[Exercise data]

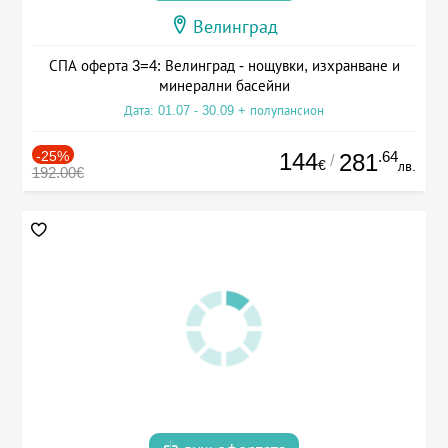
Велинград
СПА оферта 3=4: Велинград - нощувки, изхранване и
минерални басейни
Дата: 01.07 - 30.09 + полупансион
-25%
144
.64
281
/
€
лв.
192.00€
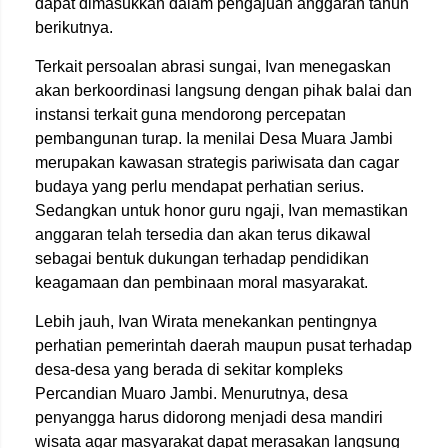
dapat dimasukkan dalam pengajuan anggaran tahun
berikutnya.
Terkait persoalan abrasi sungai, Ivan menegaskan
akan berkoordinasi langsung dengan pihak balai dan
instansi terkait guna mendorong percepatan
pembangunan turap. Ia menilai Desa Muara Jambi
merupakan kawasan strategis pariwisata dan cagar
budaya yang perlu mendapat perhatian serius.
Sedangkan untuk honor guru ngaji, Ivan memastikan
anggaran telah tersedia dan akan terus dikawal
sebagai bentuk dukungan terhadap pendidikan
keagamaan dan pembinaan moral masyarakat.
Lebih jauh, Ivan Wirata menekankan pentingnya
perhatian pemerintah daerah maupun pusat terhadap
desa-desa yang berada di sekitar kompleks
Percandian Muaro Jambi. Menurutnya, desa
penyangga harus didorong menjadi desa mandiri
wisata agar masyarakat dapat merasakan langsung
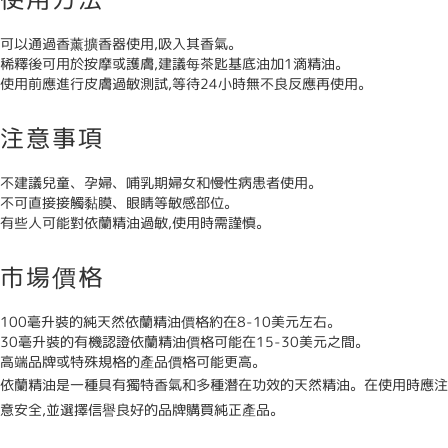
可以通過香薰擴香器使用,吸入其香氣。
稀釋後可用於按摩或護膚,建議每茶匙基底油加1滴精油。
使用前應進行皮膚過敏測試,等待24小時無不良反應再使用。
注意事項
不建議兒童、孕婦、哺乳期婦女和慢性病患者使用。
不可直接接觸黏膜、眼睛等敏感部位。
有些人可能對依蘭精油過敏,使用時需謹慎。
市場價格
100毫升裝的純天然依蘭精油價格約在8-10美元左右。
30毫升裝的有機認證依蘭精油價格可能在15-30美元之間。
高端品牌或特殊規格的產品價格可能更高。
依蘭精油是一種具有獨特香氣和多種潛在功效的天然精油。在使用時應注
意安全,並選擇信譽良好的品牌購買純正產品。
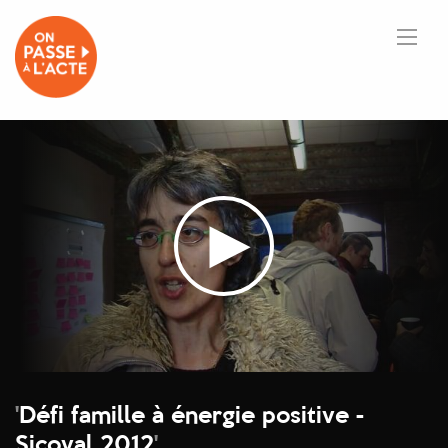
'
Défi famille à énergie positive -
Sicoval 2012
'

[/Exercise data]

Verbatim copy, pictures excluded: output the lines from the first line of the records above through the line containing "anggaran telah tersedia".

» Result for this exercise
Велинград
СПА оферта 3=4: Велинград - нощувки, изхранване и
минерални басейни
Дата: 01.07 - 30.09 + полупансион
-25%
144
.64
281
/
€
лв.
192.00€
dapat dimasukkan dalam pengajuan anggaran tahun
berikutnya.
Terkait persoalan abrasi sungai, Ivan menegaskan
akan berkoordinasi langsung dengan pihak balai dan
instansi terkait guna mendorong percepatan
pembangunan turap. Ia menilai Desa Muara Jambi
merupakan kawasan strategis pariwisata dan cagar
budaya yang perlu mendapat perhatian serius.
Sedangkan untuk honor guru ngaji, Ivan memastikan
anggaran telah tersedia dan akan terus dikawal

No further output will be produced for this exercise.